=== Begin Enclosure ===

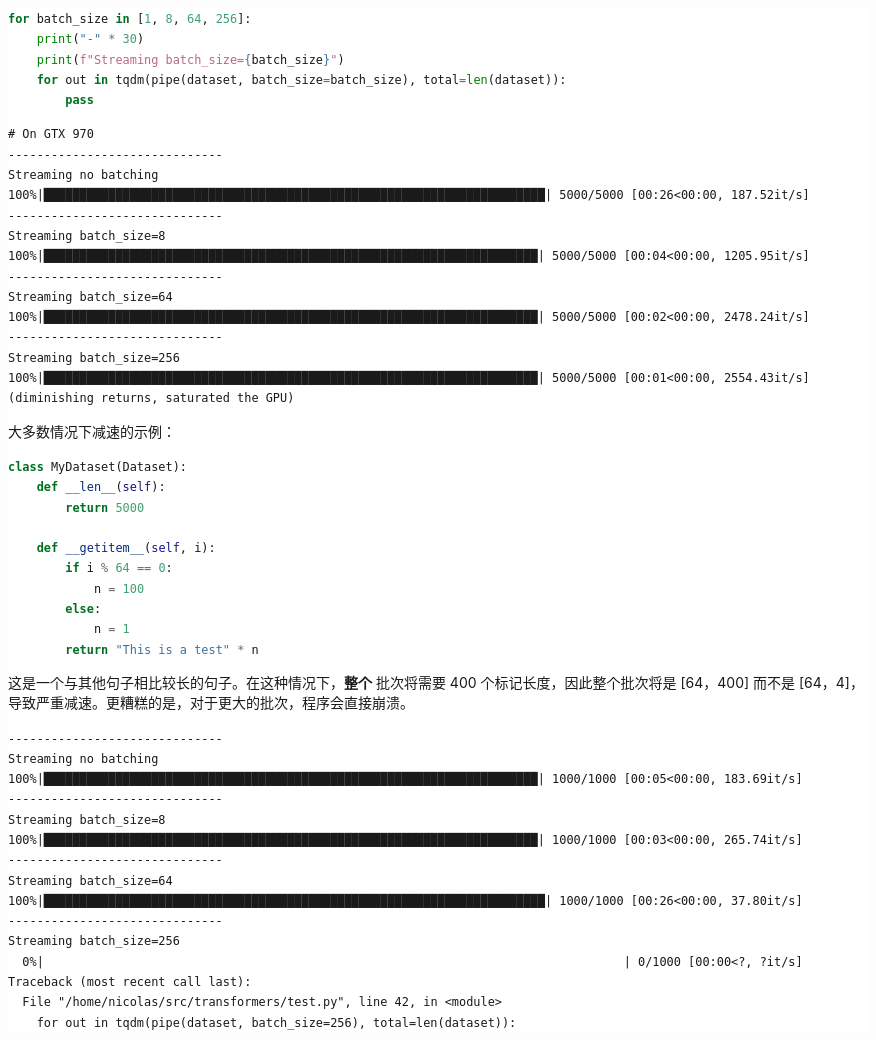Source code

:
 ```python
for batch_size in [1, 8, 64, 256]:
    print("-" * 30)
    print(f"Streaming batch_size={batch_size}")
    for out in tqdm(pipe(dataset, batch_size=batch_size), total=len(dataset)):
        pass
```

```
# On GTX 970
------------------------------
Streaming no batching
100%|██████████████████████████████████████████████████████████████████████| 5000/5000 [00:26<00:00, 187.52it/s]
------------------------------
Streaming batch_size=8
100%|█████████████████████████████████████████████████████████████████████| 5000/5000 [00:04<00:00, 1205.95it/s]
------------------------------
Streaming batch_size=64
100%|█████████████████████████████████████████████████████████████████████| 5000/5000 [00:02<00:00, 2478.24it/s]
------------------------------
Streaming batch_size=256
100%|█████████████████████████████████████████████████████████████████████| 5000/5000 [00:01<00:00, 2554.43it/s]
(diminishing returns, saturated the GPU)
```

大多数情况下减速的示例：
```python
class MyDataset(Dataset):
    def __len__(self):
        return 5000

    def __getitem__(self, i):
        if i % 64 == 0:
            n = 100
        else:
            n = 1
        return "This is a test" * n
```

这是一个与其他句子相比较长的句子。在这种情况下，**整个** 批次将需要 400 个标记长度，因此整个批次将是 [64，400] 而不是 [64，4]，导致严重减速。更糟糕的是，对于更大的批次，程序会直接崩溃。


```
------------------------------
Streaming no batching
100%|█████████████████████████████████████████████████████████████████████| 1000/1000 [00:05<00:00, 183.69it/s]
------------------------------
Streaming batch_size=8
100%|█████████████████████████████████████████████████████████████████████| 1000/1000 [00:03<00:00, 265.74it/s]
------------------------------
Streaming batch_size=64
100%|██████████████████████████████████████████████████████████████████████| 1000/1000 [00:26<00:00, 37.80it/s]
------------------------------
Streaming batch_size=256
  0%|                                                                                 | 0/1000 [00:00<?, ?it/s]
Traceback (most recent call last):
  File "/home/nicolas/src/transformers/test.py", line 42, in <module>
    for out in tqdm(pipe(dataset, batch_size=256), total=len(dataset)):
```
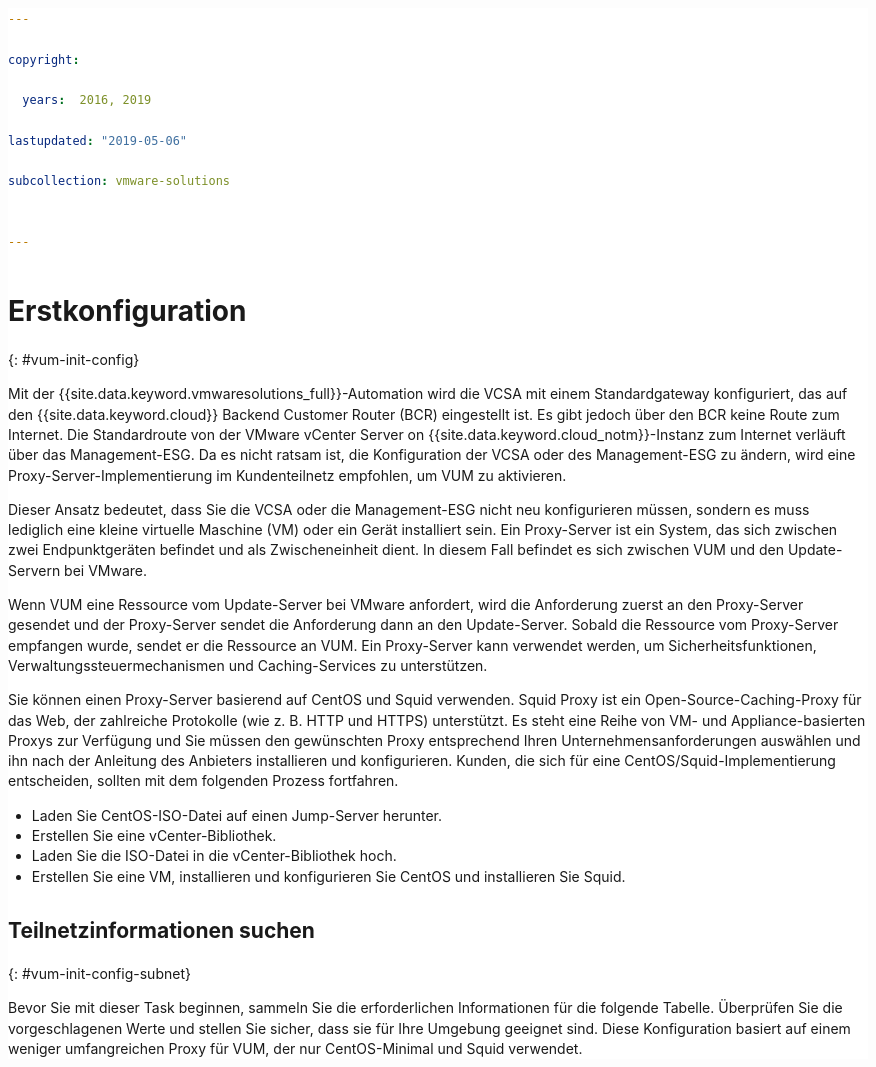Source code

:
 ```yaml
---

copyright:

  years:  2016, 2019

lastupdated: "2019-05-06"

subcollection: vmware-solutions


---
```


# Erstkonfiguration
{: #vum-init-config}

Mit der {{site.data.keyword.vmwaresolutions_full}}-Automation wird die VCSA mit einem Standardgateway konfiguriert, das auf den {{site.data.keyword.cloud}} Backend Customer Router (BCR) eingestellt ist. Es gibt jedoch über den BCR keine Route zum Internet. Die Standardroute von der VMware vCenter Server on {{site.data.keyword.cloud_notm}}-Instanz zum Internet verläuft über das Management-ESG. Da es nicht ratsam ist, die Konfiguration der VCSA oder des Management-ESG zu ändern, wird eine Proxy-Server-Implementierung im Kundenteilnetz empfohlen, um VUM zu aktivieren.

Dieser Ansatz bedeutet, dass Sie die VCSA oder die Management-ESG nicht neu konfigurieren müssen, sondern es muss lediglich eine kleine virtuelle Maschine (VM) oder ein Gerät installiert sein. Ein Proxy-Server ist ein System, das sich zwischen zwei Endpunktgeräten befindet und als Zwischeneinheit dient. In diesem Fall befindet es sich zwischen VUM und den Update-Servern bei VMware.

Wenn VUM eine Ressource vom Update-Server bei VMware anfordert, wird die Anforderung zuerst an den Proxy-Server gesendet und der Proxy-Server sendet die Anforderung dann an den Update-Server. Sobald die Ressource vom Proxy-Server empfangen wurde, sendet er die Ressource an VUM. Ein Proxy-Server kann verwendet werden, um Sicherheitsfunktionen, Verwaltungssteuermechanismen und Caching-Services zu unterstützen.

Sie können einen Proxy-Server basierend auf CentOS und Squid verwenden. Squid Proxy ist ein Open-Source-Caching-Proxy für das Web, der zahlreiche Protokolle (wie z. B. HTTP und HTTPS) unterstützt. Es steht eine Reihe von VM- und Appliance-basierten Proxys zur Verfügung und Sie müssen den gewünschten Proxy entsprechend Ihren Unternehmensanforderungen auswählen und ihn nach der Anleitung des Anbieters installieren und konfigurieren. Kunden, die sich für eine CentOS/Squid-Implementierung entscheiden, sollten mit dem folgenden Prozess fortfahren.

* Laden Sie CentOS-ISO-Datei auf einen Jump-Server herunter.
* Erstellen Sie eine vCenter-Bibliothek.
* Laden Sie die ISO-Datei in die vCenter-Bibliothek hoch.
* Erstellen Sie eine VM, installieren und konfigurieren Sie CentOS und installieren Sie Squid.

## Teilnetzinformationen suchen
{: #vum-init-config-subnet}

Bevor Sie mit dieser Task beginnen, sammeln Sie die erforderlichen Informationen für die folgende Tabelle. Überprüfen Sie die vorgeschlagenen Werte und stellen Sie sicher, dass sie für Ihre Umgebung geeignet sind. Diese Konfiguration basiert auf einem weniger umfangreichen Proxy für VUM, der nur CentOS-Minimal und Squid verwendet.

=== End Enclosure ===

- **EXERCISE DETAILS**
When a line among the entries above contains "config", copy it.

- **WRITTEN ANSWER**
{: #vum-init-config}
{: #vum-init-config-subnet}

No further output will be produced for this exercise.